- [TASK REQUIREMENTS]:
(1) List every kind of history that the employment application terms allow the employer to verify.
(2) Carry on the employment application terms from the point where they stop.

- [DOCUMENT SECTION]:
__________________________________________________
RELEASE OF PRIOR PERSONNEL RECORDS
By clicking submit, I agree that all of the information now or later given by me in support of my application for employment, is true and complete. I give you my permission to verify any of the information concerning my employment, education, credit or medical history with the appropriate individuals, organizations, or governmental agencies. I give these individuals organizations, or govermental agencies my permission to release any information that you need including my previous disciplinary record, without requiring them to contact me or give me written notice before revealing the information to you. By signing this application, I release you and them from any liability whatsoever arising out of any information requested or disclosure. I agree that any false information in support of my application may subject me to discharge at any time during my employment.
AT-WILL EMPLOYMENT STATUS
I agree that either party may terminate the employment relationship, with or without cause at any time, for any reason, and I further agree that this arrangement may only be changed by the President of the company, in writing, directed to me personally, and signed by the President. I agree that I shall be bound by other rules, policies, regulations, and terms and conditions of employment of the Company as they are from time to time changes and that no additional obligations can be imposed by me on the Company except those which have been acknowledged, in writing by the President or her designated representative. I further agree that my employment is conditional upon satifactory completion of documentation as required by the Immigration Reform and Control Act of 1986 and until such time as the results of my pre-employment physical (if such physical is required) are known.
__________________________________________________
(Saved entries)

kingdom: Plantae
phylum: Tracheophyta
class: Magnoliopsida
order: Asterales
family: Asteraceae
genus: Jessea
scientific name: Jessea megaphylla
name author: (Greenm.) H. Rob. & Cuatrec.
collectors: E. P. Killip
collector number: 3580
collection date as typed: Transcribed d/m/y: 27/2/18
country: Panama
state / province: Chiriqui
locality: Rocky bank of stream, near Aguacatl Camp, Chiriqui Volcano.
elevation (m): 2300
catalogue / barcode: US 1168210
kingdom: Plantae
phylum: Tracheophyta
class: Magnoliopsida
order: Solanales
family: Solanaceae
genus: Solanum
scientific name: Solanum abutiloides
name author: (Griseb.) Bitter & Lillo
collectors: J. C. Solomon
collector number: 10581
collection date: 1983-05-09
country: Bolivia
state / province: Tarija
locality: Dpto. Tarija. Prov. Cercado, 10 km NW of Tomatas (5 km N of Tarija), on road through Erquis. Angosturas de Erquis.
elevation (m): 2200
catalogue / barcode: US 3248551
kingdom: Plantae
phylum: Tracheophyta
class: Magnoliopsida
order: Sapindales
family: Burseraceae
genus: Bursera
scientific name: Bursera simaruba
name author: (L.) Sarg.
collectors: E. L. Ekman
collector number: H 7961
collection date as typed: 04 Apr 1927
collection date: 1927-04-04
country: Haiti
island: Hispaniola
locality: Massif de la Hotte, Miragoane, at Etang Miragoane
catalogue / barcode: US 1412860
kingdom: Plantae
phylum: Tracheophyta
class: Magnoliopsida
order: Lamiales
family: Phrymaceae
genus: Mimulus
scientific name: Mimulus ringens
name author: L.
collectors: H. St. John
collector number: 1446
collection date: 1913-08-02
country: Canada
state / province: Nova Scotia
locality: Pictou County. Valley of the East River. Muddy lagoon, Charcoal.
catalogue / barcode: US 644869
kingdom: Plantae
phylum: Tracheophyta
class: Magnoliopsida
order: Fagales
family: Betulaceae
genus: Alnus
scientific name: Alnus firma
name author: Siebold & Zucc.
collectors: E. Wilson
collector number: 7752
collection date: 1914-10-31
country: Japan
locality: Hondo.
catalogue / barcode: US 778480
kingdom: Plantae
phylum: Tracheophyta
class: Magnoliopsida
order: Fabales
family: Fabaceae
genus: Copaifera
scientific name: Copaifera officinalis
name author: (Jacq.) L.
__________________________________________________
- [ANSWER LIST]:
(1) Employment, education, credit, medical

(2)
HANDICAP ACCOMMODATION REQUEST
I understand that Michigan law requires employers to make accommodations to handicapped applicants and employees where the accommodation does not impose an undue hardship on the employer. I further understand handicapped employees and applicants may request an accommodation of their handicap by notifying the Company in writing of the need for accommodation within 182 days of the date the handicapper knows or should know that an accommodation is needed. Failure to properly notify the Company will preclude any claim that the employer failed to accommodate the handicapper.
LIMITATION ON TIME FOR EMPLOYMENT COMPLAINTS
I agree that any action or lawsuit against the Company arising out of my employment or termination of employment, including, but not limited to claims arising under state or federal civil rights statues, must be brought within one hundred eighty (180) days of the event giving rise to the claims or be forever barred. I waive any limitation period to the contrary.